▶ **What is required**
Print the records exactly as written, and let no picture into the answer.

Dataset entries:
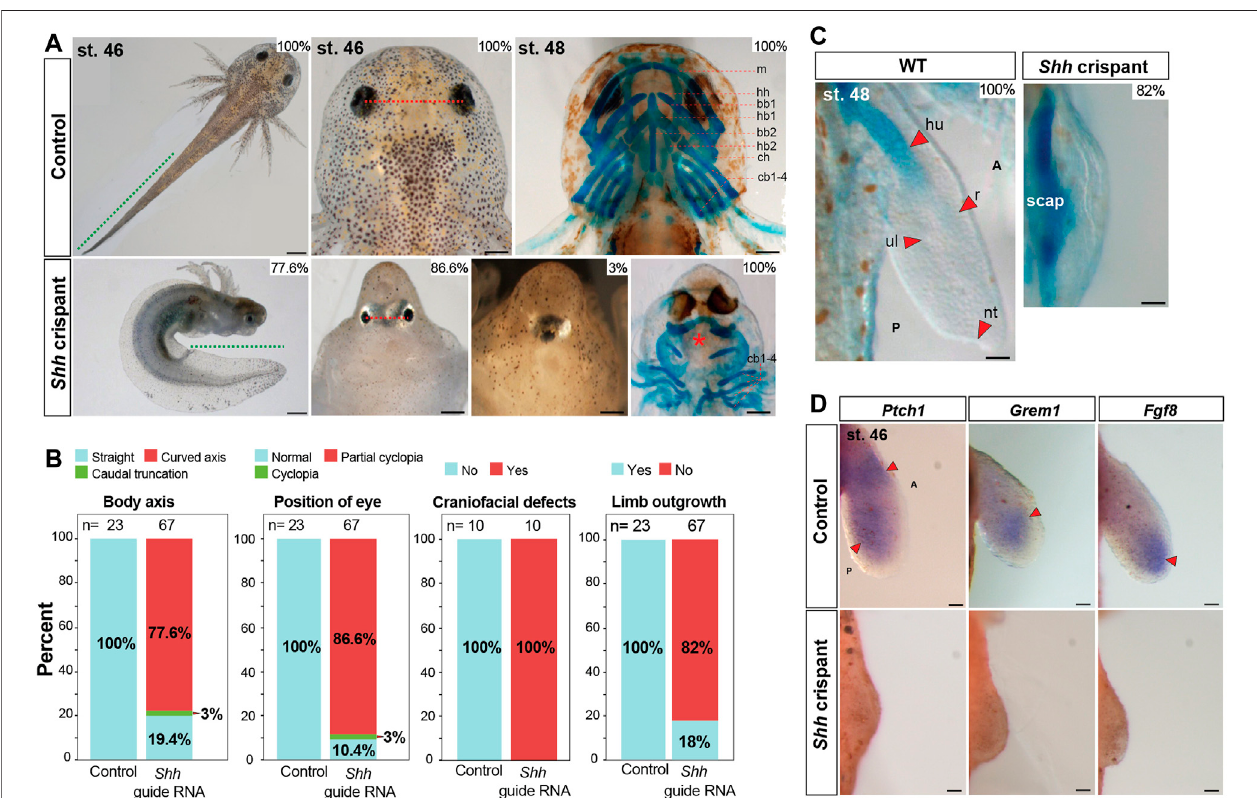
FIGURE2| Axolotl Shh crispantscompletelylackforelimbs. (A,B) Phenotypeslikebodyaxis,positionoftheeye,andAlcianblue/Alizarinredstainingofcraniofacial structuresofCRISPRcontroland Shh crispantlarvae( n =23forCRISPRcontroland n =67for Shh crispantlarvaeforbodyaxisandeyepositionanalysis, n =10eachfor CRISPRcontroland Shh crispantlarvaeforAlcianblue/Alizarinredstainingofcraniofacialstructures).Greendottedline,taillength;reddottedline,distancebetweenthe eyes; red asterisk, loss of anterior cranio-facial structures. Scale bar = 1 mm (for body axis) and 500 µm (for eye position and cranio-facial structures). (B,C) Alcian blue/Alizarinredstainingforstage48limbsofCRISPRcontroland Shh crispantlarvae( n =10).Scalebar=500 µm. (D) Insitu hybridizationforgenes Ptch1 , Grem1 ,and Fgf8 in CRISPR control and Shh crispant larvae at stage 46 limbs ( n = 3 or 4 per treatments). Red arrows, expression domains. Scale bar = 100 µm. m, meckel; hh, hypohyale; bb1, basibranchial 1; hb1, hypobranchial 1; bb2, basibranchial 2; hb2, hypobranchial 2; ch, ceratohyal; and 4 cb1-4, ceratobranchials.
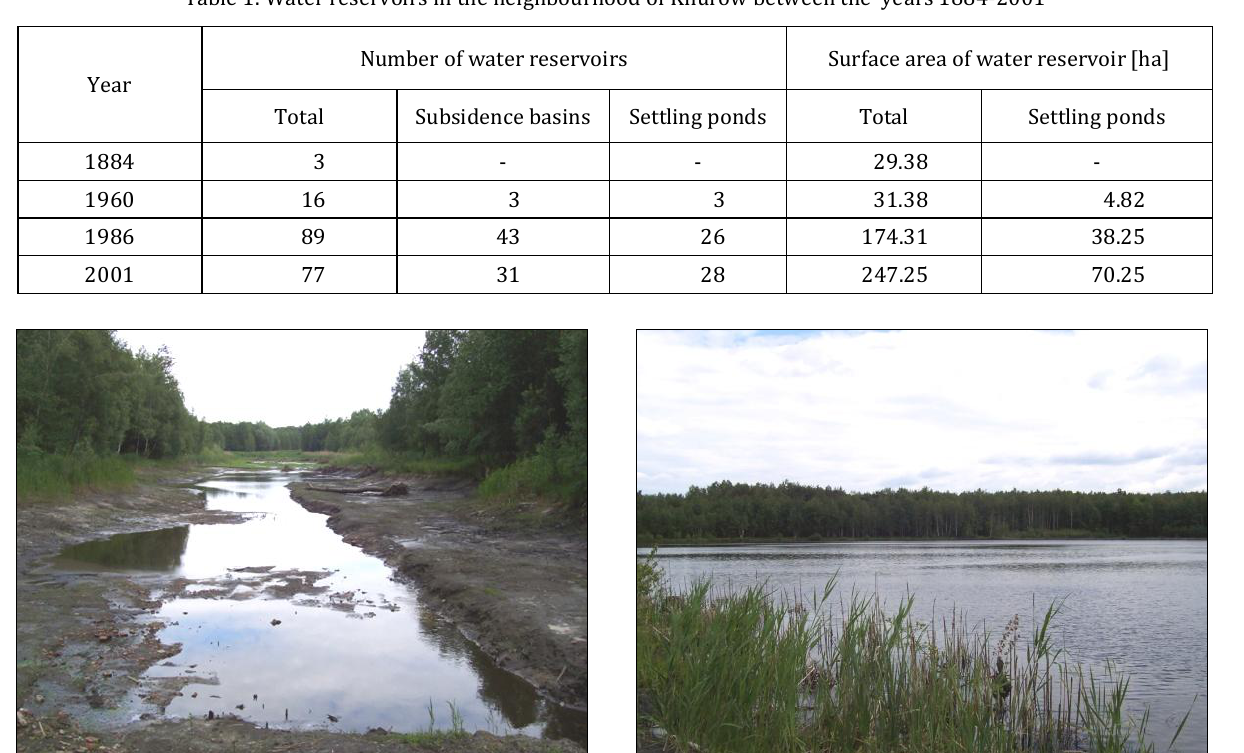
Table 1. Water reservoirs in the neighbourhood of Knurów between the years 1884-2001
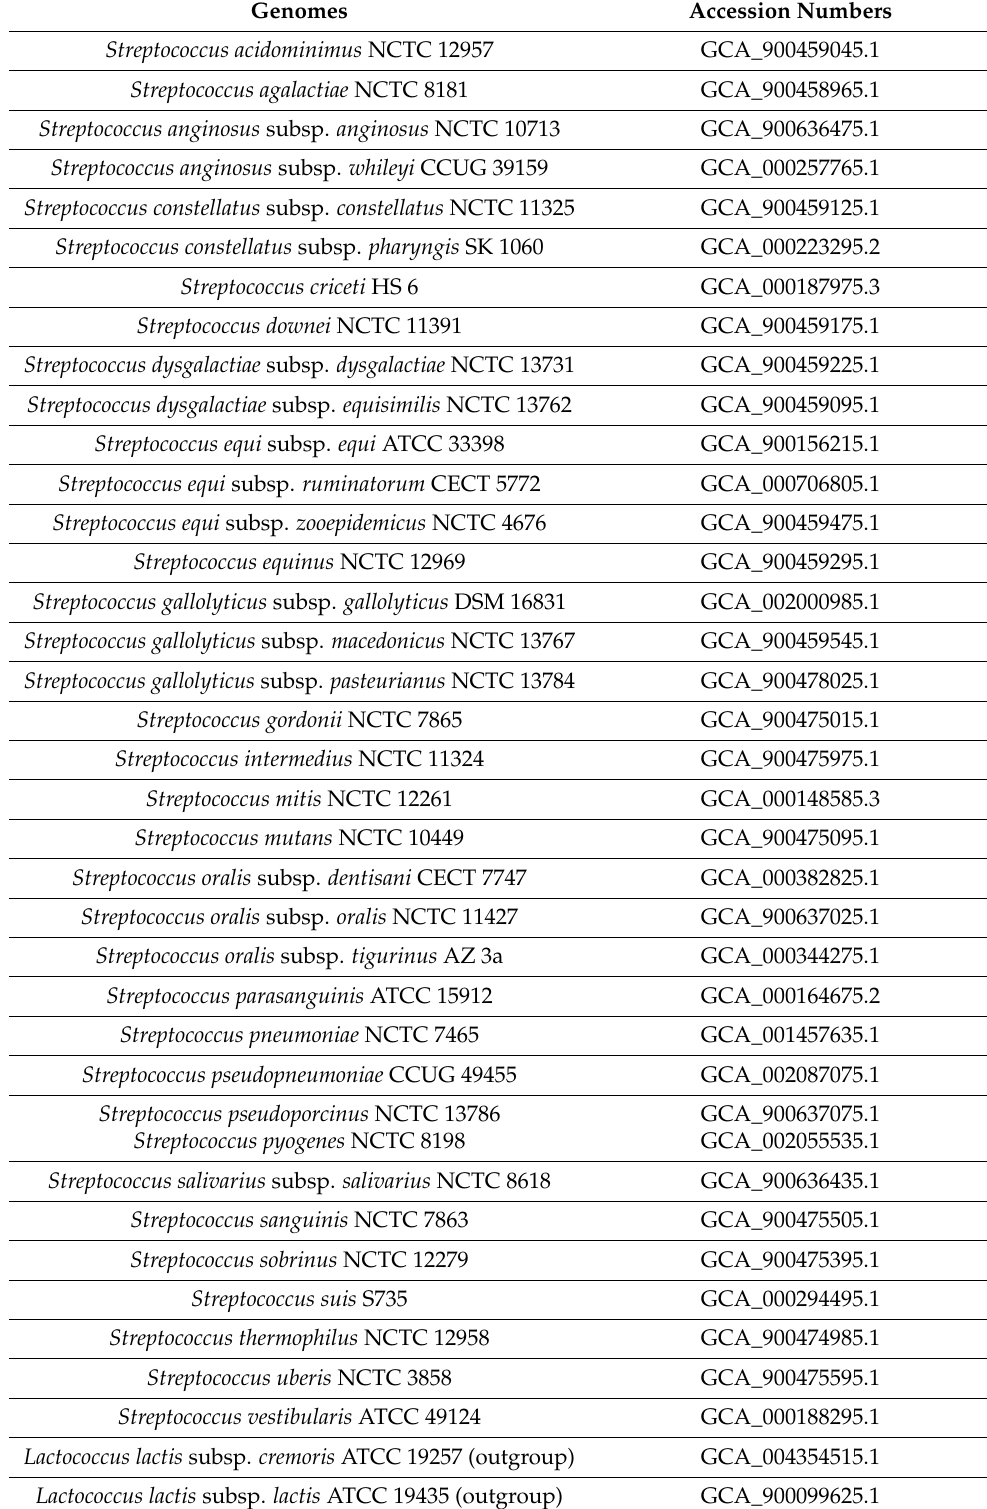
Table 2. Genomes used in the phylogenetic analysis and their respective NCBI accession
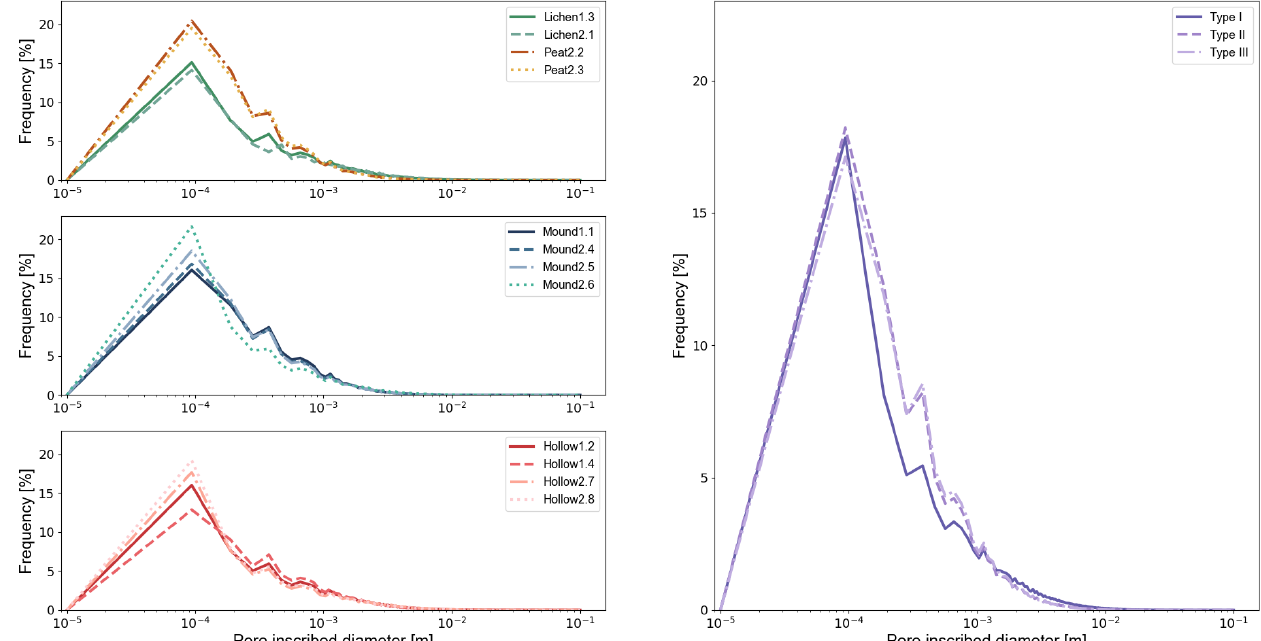
Figure 5. Inscribed pore size distribution by classified type using particles’ Feret diameter measurement. An averaged value is computed for each sample type, each color nuance representing each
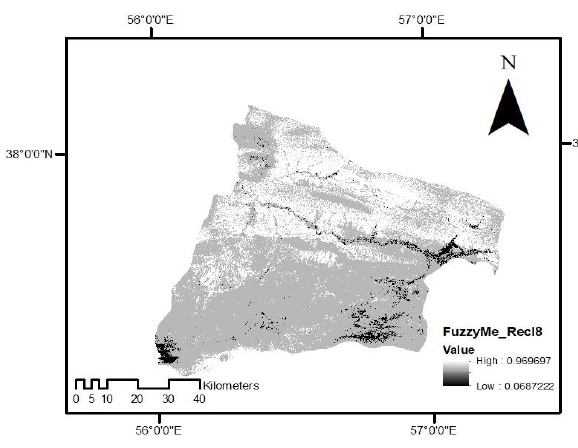
Figure 9. Using Large membership function for NDVI layer Potential flood risk map was generated by Gamma fuzzy overlay with Gamma equal to 0.85 and classified into five categories:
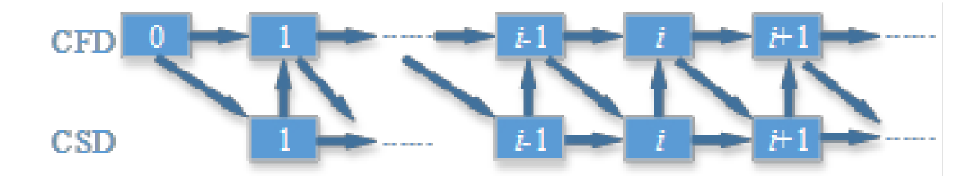
Figure 4. Coupling method 1 between aerodynamics and structural dynamics.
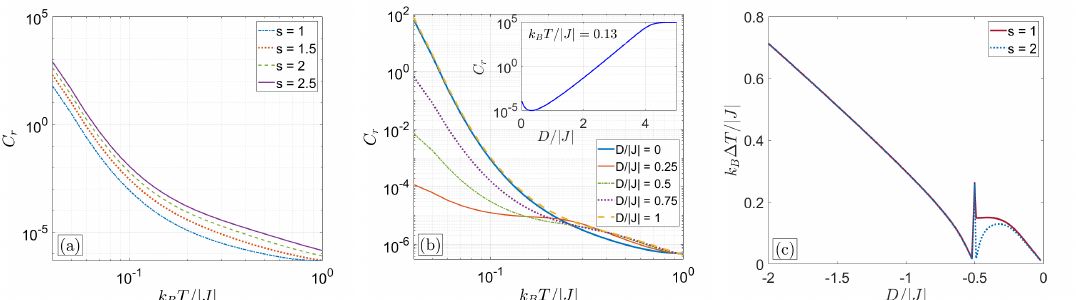
Figure 6. ( a , b ) Temperature dependencies of the cooling rates C r on approach to h f = 0 in the adiabatic process with the zero-field GS degeneracy in the T cluster for ( a ) D / | J | = 0 and different spin values and ( b ) for s = 1 and different single-ion anisotropy. The inset in panel ( b ) shows the single-ion anisotropy dependence of C r for k B T / | J | = 0.13. ( c ) Single-ion anisotropy dependence of the temperature change when decreasing the field from h i = h c 1 to h f = 0 in the adiabatic process with the entropy corresponding to the ground-state degeneracy at h c 1 / | J |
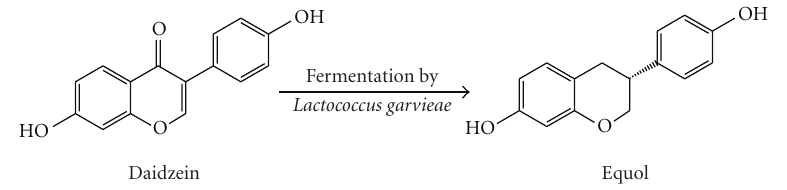
Figure 1: Daidzein metabolism to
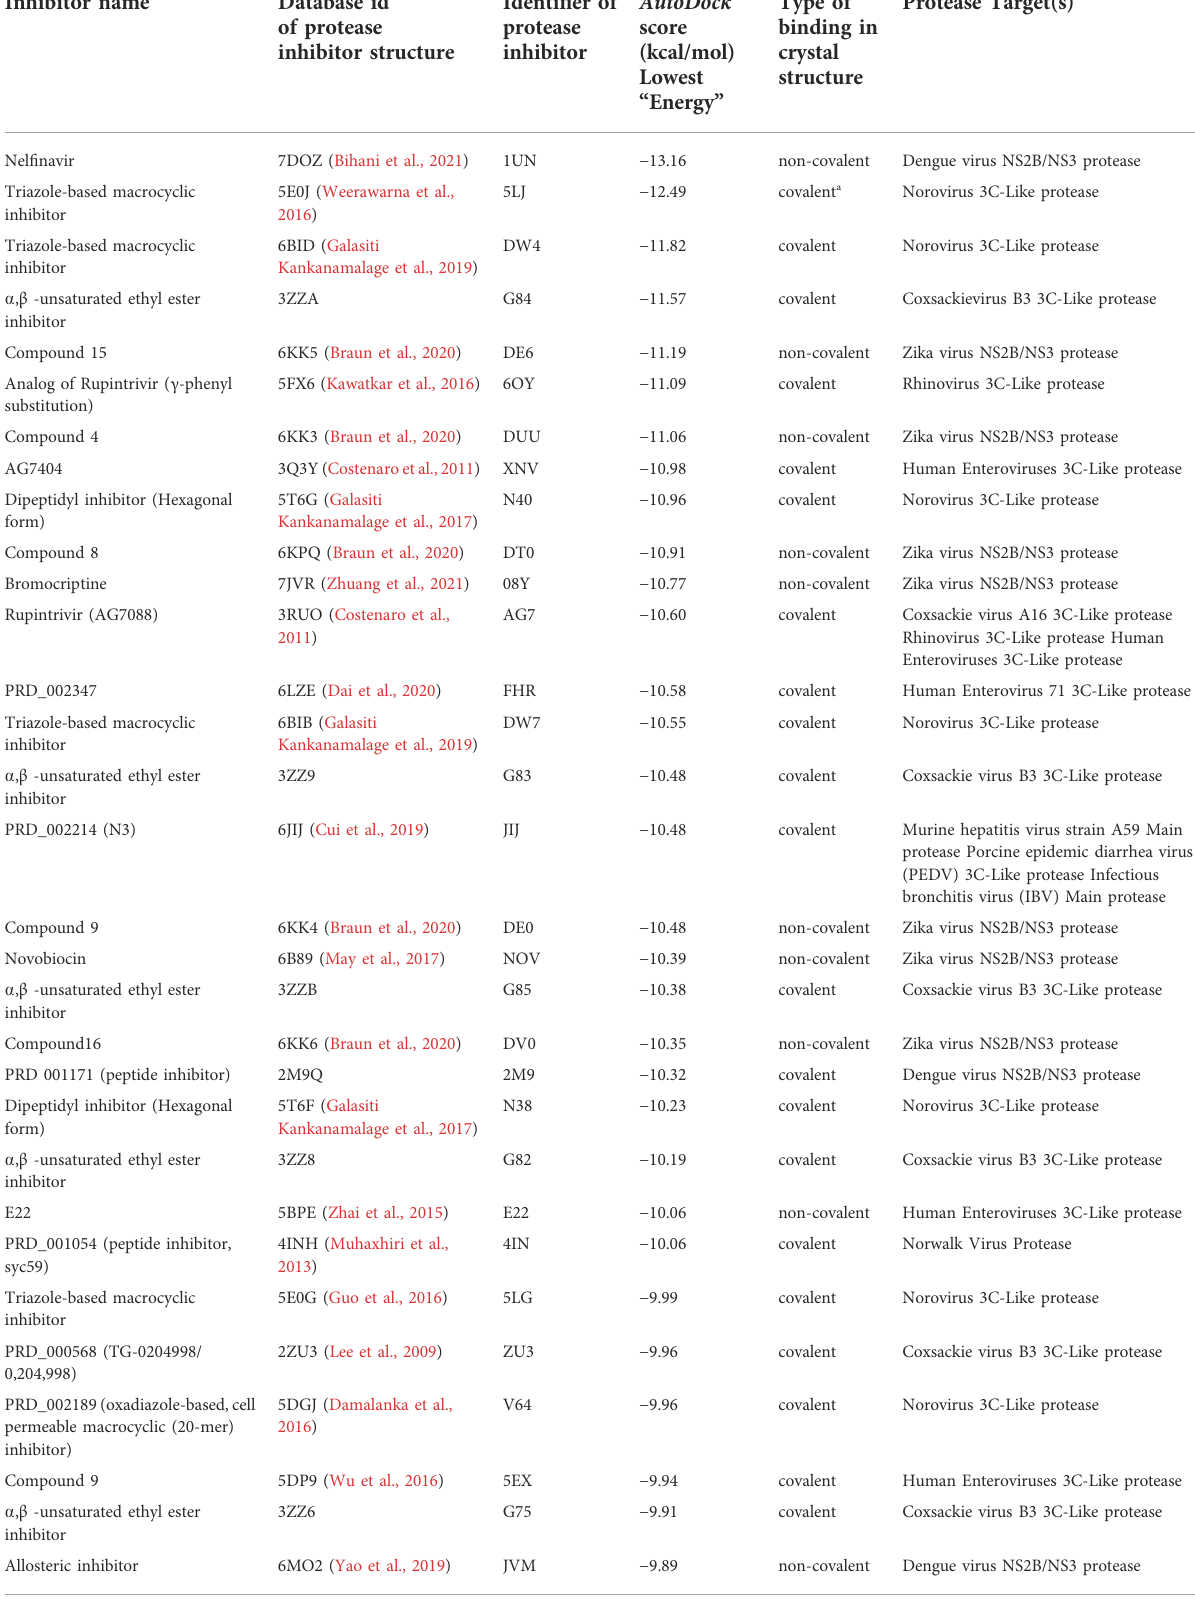
TABLE 3 Docking scores for viral protease inhibitors with SARS-CoV2 3CL pr . o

▶ **Result**
FIGURE2| Axolotl Shh crispantscompletelylackforelimbs. (A,B) Phenotypeslikebodyaxis,positionoftheeye,andAlcianblue/Alizarinredstainingofcraniofacial structuresofCRISPRcontroland Shh crispantlarvae( n =23forCRISPRcontroland n =67for Shh crispantlarvaeforbodyaxisandeyepositionanalysis, n =10eachfor CRISPRcontroland Shh crispantlarvaeforAlcianblue/Alizarinredstainingofcraniofacialstructures).Greendottedline,taillength;reddottedline,distancebetweenthe eyes; red asterisk, loss of anterior cranio-facial structures. Scale bar = 1 mm (for body axis) and 500 µm (for eye position and cranio-facial structures). (B,C) Alcian blue/Alizarinredstainingforstage48limbsofCRISPRcontroland Shh crispantlarvae( n =10).Scalebar=500 µm. (D) Insitu hybridizationforgenes Ptch1 , Grem1 ,and Fgf8 in CRISPR control and Shh crispant larvae at stage 46 limbs ( n = 3 or 4 per treatments). Red arrows, expression domains. Scale bar = 100 µm. m, meckel; hh, hypohyale; bb1, basibranchial 1; hb1, hypobranchial 1; bb2, basibranchial 2; hb2, hypobranchial 2; ch, ceratohyal; and 4 cb1-4, ceratobranchials.
Table 1. Water reservoirs in the neighbourhood of Knurów between the years 1884-2001
Table 2. Genomes used in the phylogenetic analysis and their respective NCBI accession
Figure 5. Inscribed pore size distribution by classified type using particles’ Feret diameter measurement. An averaged value is computed for each sample type, each color nuance representing each
Figure 9. Using Large membership function for NDVI layer Potential flood risk map was generated by Gamma fuzzy overlay with Gamma equal to 0.85 and classified into five categories:
Figure 4. Coupling method 1 between aerodynamics and structural dynamics.
Figure 6. ( a , b ) Temperature dependencies of the cooling rates C r on approach to h f = 0 in the adiabatic process with the zero-field GS degeneracy in the T cluster for ( a ) D / | J | = 0 and different spin values and ( b ) for s = 1 and different single-ion anisotropy. The inset in panel ( b ) shows the single-ion anisotropy dependence of C r for k B T / | J | = 0.13. ( c ) Single-ion anisotropy dependence of the temperature change when decreasing the field from h i = h c 1 to h f = 0 in the adiabatic process with the entropy corresponding to the ground-state degeneracy at h c 1 / | J |
Figure 1: Daidzein metabolism to
TABLE 3 Docking scores for viral protease inhibitors with SARS-CoV2 3CL pr . o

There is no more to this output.